To learn more about these functionalities of Boxalino’s Platform, please contact us!

6. Semantic Filters

A Semantic Filter is a logic that changes the search results, by either boosting a segment of the results to appear on the top or directly removing any results not matching the segment.

Semantic Filters can be defined by your team for important cases in Boxalino’s Intelligence Admin, but the most important, and largest quantity of, semantic filters are automatically generated by Boxalino’s standard Data Science processing.
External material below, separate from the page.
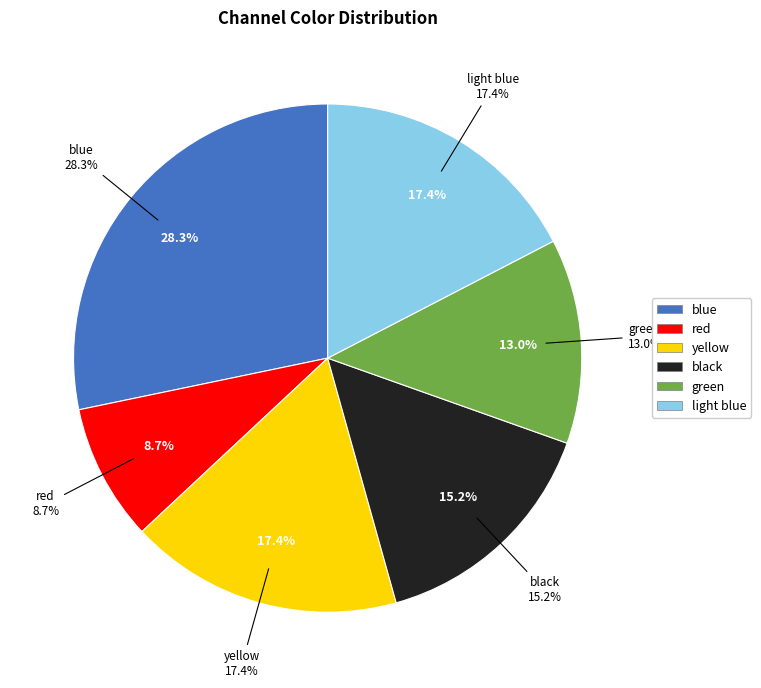

Rank the categories by value from lowest to highest.

red, green, black, yellow, light blue, blue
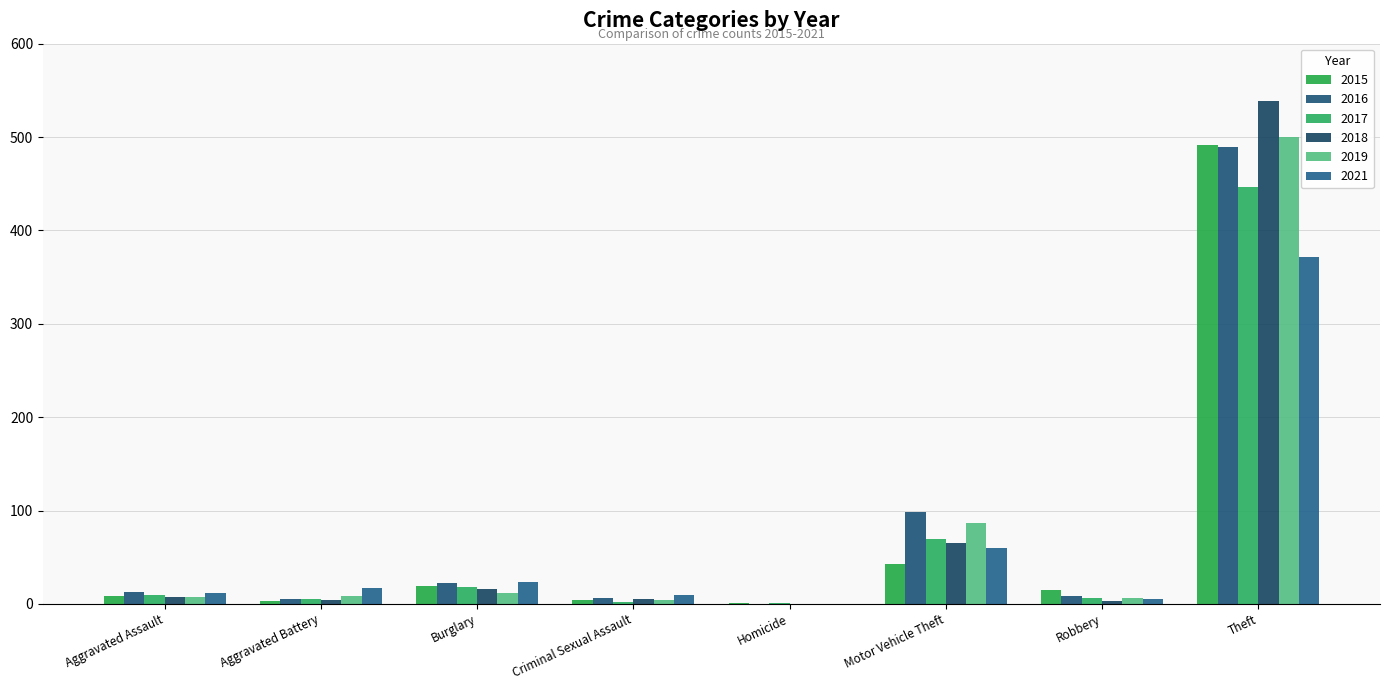

What position from the left is Criminal Sexual Assault?

4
This means that Boxalino analyzes the statistics of what your visitors do after they make a search and based on their scrollings, clicks, add to baskets and purchase behaviors, the system will identify the segments of results which should be promoted or even filtered.

7. Omnichannel Campaigns

In Boxalino Intelligence admin, you can define your Marketing Campaign in one place, and have them automatically:

  1. Display campaign banners on your start pages (like the home page) with self-learning and personalization built-in

  2. Generate an entire Landing Page automatically for your campaign without any additional manual step

  3. Provide all the content automatically for your newsletter (and other outbound channels) without any content edition in the templates editors of your marketing systems.

8. Semantic Parsing

Boxalino Semantic Parsing covers all the standard features of a state-of-the-art search engine, including:

  1. Stemming (removal of the endings of the words to avoid plural and other similar words to be considered as different)

  2. Compound words tokenization (separation of the key words parts in composite words like “Kindermaske” => “Kinder” and “Maske”

  3. Synonym self-learning (Boxalino is abale to learn automatically synonyms based on the user behaviors and the descriptions of your products)

  4. Error corrections (typical spelling mistakes, but also unusual ones and possibly several errors per queries, all corrected while the user is typing)

9. Self-Learning Ranking

Boxalino’s platform analyzes continuously the behavior of each search visitor to draw conclusions about which products perform and which one does not, based on:

  • Scrolling behaviors

  • Pagination

  • Click-Through

  • Add to Basket

  • Buy-Through

  • (many other KPIs can be set as goals and will be also considered)

As a result, for each of the top 5K searches, Boxalino computes a ranking of the products based on the their Click-Through and Buy-Through performances and uses them to change the ordering of the products in the search results.

10. Real-time Results Rating

Boxalino’s can integrate real-time feed-backs on the list, including thumbs up/down (or similar) ratings the user can give directly on the search result list.

The page can then simply be refreshed and better results (according to similarities with the products which received a thumbs up/down) will be returned, in a fully personalized way.